* _EXERCISE BRIEF_
In the entries below, count each line where "LIST" appears. Give the total and nothing more.
[Opening DATA TO USE section]
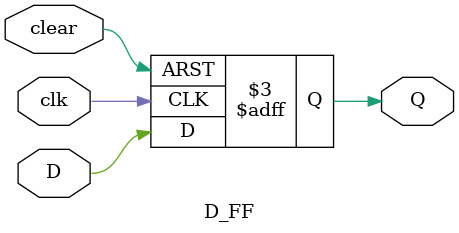
<source format=sv>
module D_FF 
#(
    parameter N = 1
) 
(
    input clk, clear,
    input [N-1:0] D,
    output logic [N-1:0] Q
);

    always_ff @(posedge clk or negedge clear) begin 
        if(!clear)
            Q <= '0;
        else 
            Q <= D;       
    end
    
endmodule
</source>
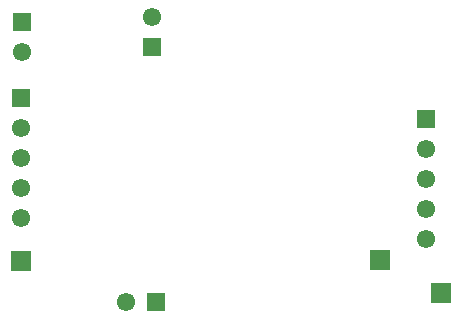
<source format=gbs>
G04 #@! TF.FileFunction,Soldermask,Bot*
%FSLAX46Y46*%
G04 Gerber Fmt 4.6, Leading zero omitted, Abs format (unit mm)*
G04 Created by KiCad (PCBNEW 4.0.4-stable) date 03/15/17 00:52:14*
%MOMM*%
%LPD*%
G01*
G04 APERTURE LIST*
%ADD10C,0.150000*%
%ADD11R,1.730000X1.730000*%
%ADD12R,1.554000X1.554000*%
%ADD13C,1.554000*%
G04 APERTURE END LIST*
D10*
D11*
X314700000Y-144350000D03*
D12*
X290570000Y-145100000D03*
D13*
X288030000Y-145100000D03*
D12*
X290250000Y-123470000D03*
D13*
X290250000Y-120930000D03*
D11*
X279200000Y-141600000D03*
D12*
X279200000Y-127770000D03*
D13*
X279200000Y-130310000D03*
X279200000Y-132850000D03*
X279200000Y-135390000D03*
X279200000Y-137930000D03*
D12*
X279300000Y-121380000D03*
D13*
X279300000Y-123920000D03*
D12*
X313450000Y-129570000D03*
D13*
X313450000Y-132110000D03*
X313450000Y-134650000D03*
X313450000Y-137190000D03*
X313450000Y-139730000D03*
D11*
X309550000Y-141550000D03*
M02*

</source>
[Closing DATA TO USE section]
* _RESPONSE BOX_
2